Life Insurance

Under Colorado law, up to $100,000 of the cash value of a debtor's life insurance policy may be exempt. Cash value in excess $100,000 is not exempt. Also not exempt is any increase in cash value that results from policy contributions made within 48 months before filing a bankruptcy petition. This nonexempt amount includes any part of each premium payment (not the entire premium payment) made within 48 months prepetition that increases cash value plus dividends or increases due to such payments. Cash value increases or dividends attributable to contributions made more than 48 months prepetition can be exempt.

Calculating what is exempt versus nonexempt can be difficult without itemized information from the insurance company. A bankruptcy debtor must get from the insurer at least the following information: (1) cash value as of the date that the bankruptcy petition is filed with the court, (2) cash value 48 months before filing, and (3) a breakdown of the components of each premium payment (a significant amount does not increase cash surrender value) made 48 months prepetition as well as dividend increases.

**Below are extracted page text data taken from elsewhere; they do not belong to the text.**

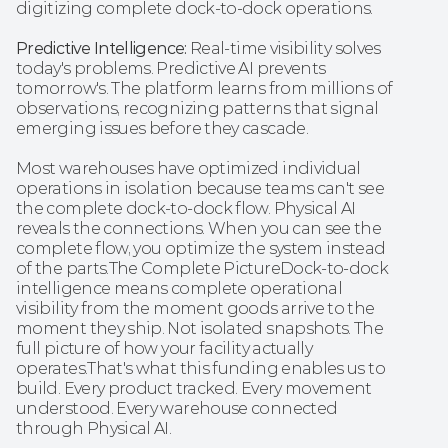
digitizing complete dock-to-dock operations.
Predictive Intelligence:
 Real-time visibility solves 
today's problems. Predictive AI prevents 
tomorrow's. The platform learns from millions of 
observations, recognizing patterns that signal 
emerging issues before they cascade.
Most warehouses have optimized individual 
operations in isolation because teams can't see 
the complete dock-to-dock flow. Physical AI 
reveals the connections. When you can see the 
complete flow, you optimize the system instead 
of the parts.The Complete PictureDock-to-dock 
intelligence means complete operational 
visibility from the moment goods arrive to the 
moment they ship. Not isolated snapshots. The 
full picture of how your facility actually 
operates.That's what this funding enables us to 
build. Every product tracked. Every movement 
understood. Every warehouse connected 
through Physical AI.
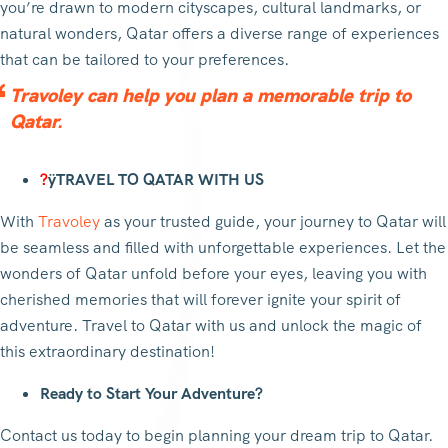
you’re drawn to modern cityscapes, cultural landmarks, or
natural wonders, Qatar offers a diverse range of experiences
that can be tailored to your preferences.
Travoley can help you plan a memorable trip to
Qatar.
?
ÿTRAVEL TO QATAR WITH US
With
Travoley
as your trusted guide, your journey to Qatar will
be seamless and filled with unforgettable experiences. Let the
wonders of Qatar unfold before your eyes, leaving you with
cherished memories that will forever ignite your spirit of
adventure. Travel to Qatar with us and unlock the magic of
this extraordinary destination!
Ready to Start Your Adventure?
Contact us today to begin planning your dream trip to Qatar.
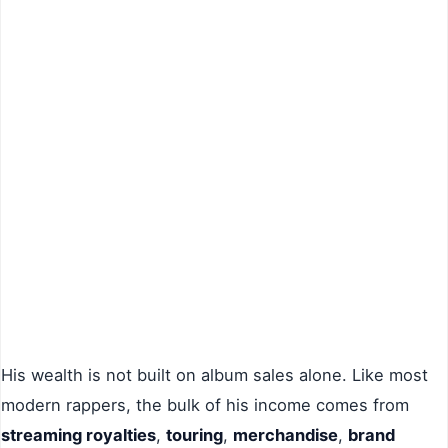
His wealth is not built on album sales alone. Like most
modern rappers, the bulk of his income comes from
streaming royalties
,
touring
,
merchandise
,
brand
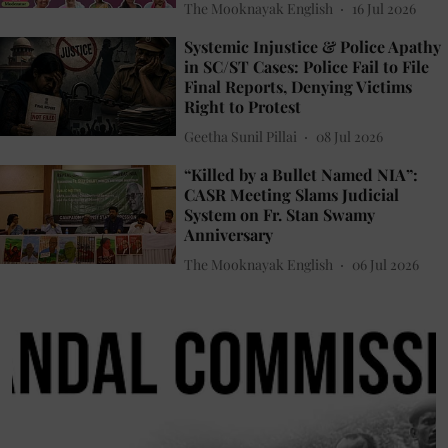
The Mooknayak English
16 Jul 2026
Systemic Injustice & Police Apathy
in SC/ST Cases: Police Fail to File
Final Reports, Denying Victims
Right to Protest
Geetha Sunil Pillai
08 Jul 2026
“Killed by a Bullet Named NIA”:
CASR Meeting Slams Judicial
System on Fr. Stan Swamy
Anniversary
The Mooknayak English
06 Jul 2026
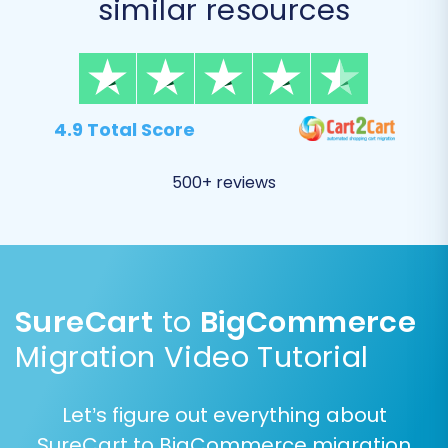
similar resources
order history, is included in the transfer.
4.9 Total Score
500+ reviews
SureCart
to
BigCommerce
Step 4: Configure Additional
Options
Migration Video Tutorial
The migration wizard offers a range of
Let’s figure out everything about
additional options to customize your data
SureCart to BigCommerce migration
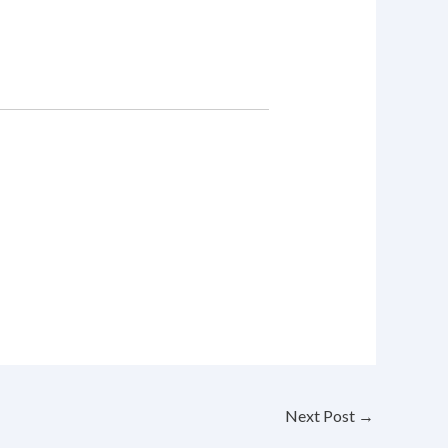
Next Post
→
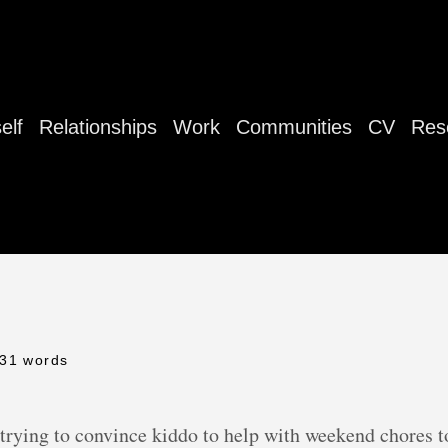
elf
Relationships
Work
Communities
CV
Res
 31 words
trying to convince kiddo to help with weekend chores to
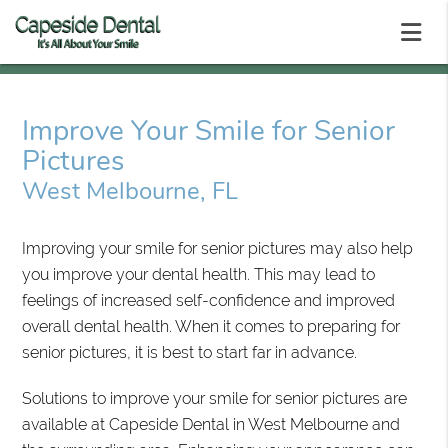
Improve Your Smile for Senior
Pictures
West Melbourne, FL
Improving your smile for senior pictures may also help
you improve your dental health. This may lead to
feelings of increased self-confidence and improved
overall dental health. When it comes to preparing for
senior pictures, it is best to start far in advance.
Solutions to improve your smile for senior pictures are
available at Capeside Dental in West Melbourne and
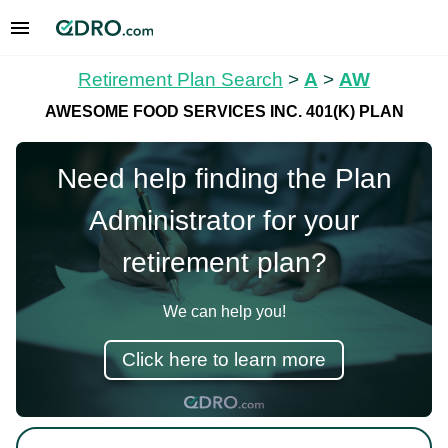
Retirement Plan Search
>
A
>
AW
AWESOME FOOD SERVICES INC. 401(K) PLAN
Need help finding the Plan
Administrator for your
retirement plan?
We can help you!
Click here to learn more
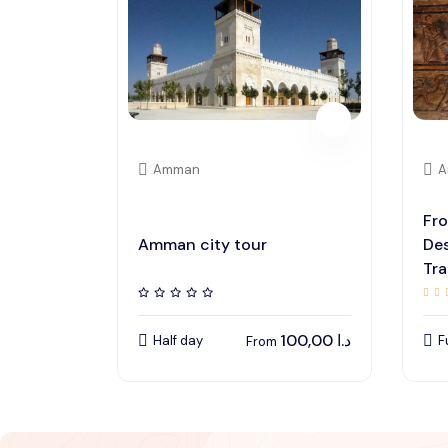
Amman
A
Fr
Amman city tour
Des
Tra
100,00
د.ا
Half day
F
From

With some quick math, one can estimate roughly how much of the dividends accrued within 48 months should be allocated between the exempt balance existing 4 years ago and the nonexempt contributions. The calculation should provide a good estimate of the non-exempt amount (not the entire cash value increase during the last 4 years) that is property of the bankruptcy estate and subject to turn over to the bankruptcy trustee, if requested.

See § 13-54-102(1)(l)(A)(I), Colorado Revised Statutes.